La permanence de prévention du suicide des agriculteurs, «Agri’écoute», a reçu 1 700 appels au premier semestre 2016, pour une moyenne de 285 appels par mois: trois fois plus qu’en 2015. Reste qu’un agriculteur se suicide en moyenne tous les deux jours en France. Comme leurs bêtes, les paysans meurent en silence. Les suicides à la Poste ou chez Orange émeuvent à juste titre le public. Les paysans, eux, sont gommés, effacés.

Quelle est l’urgence principale? Est-ce une question de rapport de force dans la chaîne de production?

Si on se cantonne à la France, et considérant la production «de la fourche à la fourchette», qui supporte l’effort économique et physique le plus important sinon l’agriculteur? On lui achète son lait entre 30 et 35 centimes le litre pour le revendre aux alentours de 65 centimes. Or, il n’est pas normal de travailler à perte pour un agriculteur. Ce n’est pas normal non plus d’accepter d’être dans l’incertitude quant à son salaire, qui plus est quand il est payé le quinze du mois suivant.
Certains agriculteurs travaillent pour des laiteries qui, certes, achètent en grande quantité mais payent le lait excessivement bas, et poussent les agriculteurs à vendre à perte. Le même lait qui servira pour produire du chocolat de grande marque qui, lui, est loin d’être vendu à perte: cette situation est inique. Pour le lait, certains producteurs se sont engagés à payer au-dessus du prix de revient des agriculteurs: 34 centimes par litre de lait, seuil à partir duquel les agriculteurs arrivent à vivre. Mais ce n’est qu’à 44 centimes par litre de lait qu’ils peuvent se verser l’équivalent d’un SMIC. C’est seulement avec des achats à prix décents que les agriculteurs pourront vivre dignement de leur métier. C’était l’enjeu des États généraux de l’alimentation: inverser la formation du prix pour que ce ne soit plus la grande distribution qui dicte sa loi mais pour partir du coût de revient de l’agriculteur. À ce jour, nous en sommes bien loin.
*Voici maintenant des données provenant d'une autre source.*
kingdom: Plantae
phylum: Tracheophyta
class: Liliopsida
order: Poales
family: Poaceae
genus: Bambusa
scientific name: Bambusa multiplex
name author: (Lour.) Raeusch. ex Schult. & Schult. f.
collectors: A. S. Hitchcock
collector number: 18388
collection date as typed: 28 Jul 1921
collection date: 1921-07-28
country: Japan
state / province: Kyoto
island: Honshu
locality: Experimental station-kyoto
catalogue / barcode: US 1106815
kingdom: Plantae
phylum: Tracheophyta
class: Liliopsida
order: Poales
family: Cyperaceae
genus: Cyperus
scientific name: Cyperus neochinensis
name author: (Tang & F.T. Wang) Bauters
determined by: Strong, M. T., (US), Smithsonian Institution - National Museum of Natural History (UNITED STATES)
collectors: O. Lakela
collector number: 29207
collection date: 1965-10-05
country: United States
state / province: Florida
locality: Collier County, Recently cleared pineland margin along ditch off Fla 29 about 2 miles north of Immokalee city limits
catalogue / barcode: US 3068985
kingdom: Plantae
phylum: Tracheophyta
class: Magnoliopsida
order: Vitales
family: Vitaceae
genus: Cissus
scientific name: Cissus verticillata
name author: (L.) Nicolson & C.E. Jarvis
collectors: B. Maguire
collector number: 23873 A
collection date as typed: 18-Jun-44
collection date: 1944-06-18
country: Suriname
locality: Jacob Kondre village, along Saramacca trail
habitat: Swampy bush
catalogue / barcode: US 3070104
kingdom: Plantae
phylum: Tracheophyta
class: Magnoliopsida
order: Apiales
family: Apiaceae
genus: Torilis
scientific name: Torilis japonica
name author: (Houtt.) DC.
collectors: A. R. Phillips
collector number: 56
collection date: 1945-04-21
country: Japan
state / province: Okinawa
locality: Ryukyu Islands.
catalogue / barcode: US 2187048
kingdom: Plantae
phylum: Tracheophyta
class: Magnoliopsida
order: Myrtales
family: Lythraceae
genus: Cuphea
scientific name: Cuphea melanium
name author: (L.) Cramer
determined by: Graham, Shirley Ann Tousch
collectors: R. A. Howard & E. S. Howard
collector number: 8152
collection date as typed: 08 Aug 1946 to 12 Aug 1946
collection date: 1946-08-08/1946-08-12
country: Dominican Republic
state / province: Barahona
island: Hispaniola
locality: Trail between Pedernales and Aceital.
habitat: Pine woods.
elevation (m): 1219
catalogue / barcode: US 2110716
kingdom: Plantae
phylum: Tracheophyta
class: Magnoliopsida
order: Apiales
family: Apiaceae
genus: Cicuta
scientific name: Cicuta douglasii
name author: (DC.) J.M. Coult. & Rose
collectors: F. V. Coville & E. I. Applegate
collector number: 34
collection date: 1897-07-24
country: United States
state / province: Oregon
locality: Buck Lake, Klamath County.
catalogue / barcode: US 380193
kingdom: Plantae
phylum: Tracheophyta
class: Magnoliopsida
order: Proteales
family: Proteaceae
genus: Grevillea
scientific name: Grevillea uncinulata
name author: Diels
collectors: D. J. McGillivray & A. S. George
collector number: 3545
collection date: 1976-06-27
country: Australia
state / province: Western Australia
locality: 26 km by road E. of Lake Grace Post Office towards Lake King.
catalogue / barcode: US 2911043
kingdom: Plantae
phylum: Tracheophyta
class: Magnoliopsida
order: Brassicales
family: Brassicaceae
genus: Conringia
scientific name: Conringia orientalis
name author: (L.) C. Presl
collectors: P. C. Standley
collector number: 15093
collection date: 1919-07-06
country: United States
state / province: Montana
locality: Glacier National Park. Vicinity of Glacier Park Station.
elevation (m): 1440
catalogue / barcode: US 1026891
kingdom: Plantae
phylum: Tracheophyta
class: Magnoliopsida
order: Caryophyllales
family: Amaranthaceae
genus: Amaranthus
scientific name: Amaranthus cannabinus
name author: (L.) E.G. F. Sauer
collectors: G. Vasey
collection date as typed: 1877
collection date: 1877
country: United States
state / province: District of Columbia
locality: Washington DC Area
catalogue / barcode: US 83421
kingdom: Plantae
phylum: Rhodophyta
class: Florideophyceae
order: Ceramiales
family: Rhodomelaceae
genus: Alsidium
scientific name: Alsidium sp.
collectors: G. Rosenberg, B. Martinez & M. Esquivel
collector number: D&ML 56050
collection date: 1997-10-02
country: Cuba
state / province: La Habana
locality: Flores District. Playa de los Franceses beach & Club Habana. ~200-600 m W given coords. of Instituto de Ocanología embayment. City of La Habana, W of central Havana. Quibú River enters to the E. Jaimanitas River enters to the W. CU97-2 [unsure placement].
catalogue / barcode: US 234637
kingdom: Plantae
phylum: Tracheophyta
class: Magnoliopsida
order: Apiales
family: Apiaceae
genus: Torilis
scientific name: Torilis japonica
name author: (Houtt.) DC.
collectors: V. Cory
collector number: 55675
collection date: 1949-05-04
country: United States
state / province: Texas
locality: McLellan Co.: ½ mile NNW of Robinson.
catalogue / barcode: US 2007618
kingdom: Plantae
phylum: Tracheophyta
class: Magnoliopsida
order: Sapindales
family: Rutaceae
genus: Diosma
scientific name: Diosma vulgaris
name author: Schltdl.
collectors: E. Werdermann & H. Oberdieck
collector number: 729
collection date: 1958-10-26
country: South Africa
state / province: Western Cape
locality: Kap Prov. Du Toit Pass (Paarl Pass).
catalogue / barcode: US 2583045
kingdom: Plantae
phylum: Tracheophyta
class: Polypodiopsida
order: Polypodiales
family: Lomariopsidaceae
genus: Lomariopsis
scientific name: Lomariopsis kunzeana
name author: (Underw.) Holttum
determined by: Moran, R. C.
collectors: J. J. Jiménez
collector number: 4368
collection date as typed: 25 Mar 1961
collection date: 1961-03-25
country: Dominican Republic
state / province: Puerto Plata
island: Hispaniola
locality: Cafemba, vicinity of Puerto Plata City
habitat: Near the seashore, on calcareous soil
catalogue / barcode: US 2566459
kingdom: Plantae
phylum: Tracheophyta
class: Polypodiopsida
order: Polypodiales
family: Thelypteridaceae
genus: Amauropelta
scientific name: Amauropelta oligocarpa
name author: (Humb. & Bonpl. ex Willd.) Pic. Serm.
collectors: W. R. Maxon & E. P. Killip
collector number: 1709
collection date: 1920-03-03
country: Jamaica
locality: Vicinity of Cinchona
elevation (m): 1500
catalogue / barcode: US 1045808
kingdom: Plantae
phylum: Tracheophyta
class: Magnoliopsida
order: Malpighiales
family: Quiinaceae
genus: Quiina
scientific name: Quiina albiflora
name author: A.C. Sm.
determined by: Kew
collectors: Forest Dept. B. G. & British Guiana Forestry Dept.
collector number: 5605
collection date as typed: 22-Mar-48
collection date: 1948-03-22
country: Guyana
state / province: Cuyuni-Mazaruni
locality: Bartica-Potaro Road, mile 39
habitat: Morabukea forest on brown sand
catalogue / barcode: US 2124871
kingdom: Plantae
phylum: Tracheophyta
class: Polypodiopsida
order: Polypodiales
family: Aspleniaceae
Le monde agricole semble particulièrement sensible aux aléas de la conjoncture mondiale et au contexte global de déréglementation et de globalisation. N’est-ce pas aussi là une des sources du problème?

On a en effet mis fin aux quotas de production dans le lait en faisant en sorte que les agriculteurs s’illusionnent sur l’effective quantité supplémentaire de lait qu’ils pourraient produire. Or, le marché se mettant à réguler la production par la loi de l’offre et la demande, la production fut certes plus élevée mais les prix ont chuté et les agriculteurs se sont appauvris. Grands producteurs, industriels et supermarchés ont profité de cette situation. La loi du marché s’est appliquée, mais au détriment des agriculteurs: le dernier outil qui encadrait la protection des prix était celui des quotas, il a désormais disparu.
La crise de notre monde agricole vient du fait que ce qu’il produit constitue systématiquement la variable d’ajustement des accords mondiaux de libre-échange. À ce titre le CETA pose bien plus de problèmes qu’il n’en résout. Les secteurs de production sophistiqués vont profiter du libre-échange, la production agricole sera, elle, exposée à ce qui se fait de pire au Brésil ou au Canada: de la viande produite avec un cahier des charges largement différent du nôtre. Dans ces conditions, pourquoi lutter contre le glyphosate et le poulet aux hormones chez nous alors qu’une grande partie de nos importations seront produites avec ce type de procédés via le CETA? En France, on produit avec une meilleure qualité: il faut l’assumer, en être fiers, en revalorisant notre processus de production. Ce qui impliquerait en premier lieu de mettre des clauses dans les traités de libre-échange qui, sur le modèle de l’exception culturelle, instituerait une exception agricole: on ne peut pas importer n’importe quel produit. On ne peut pas, non plus, brader notre agriculture.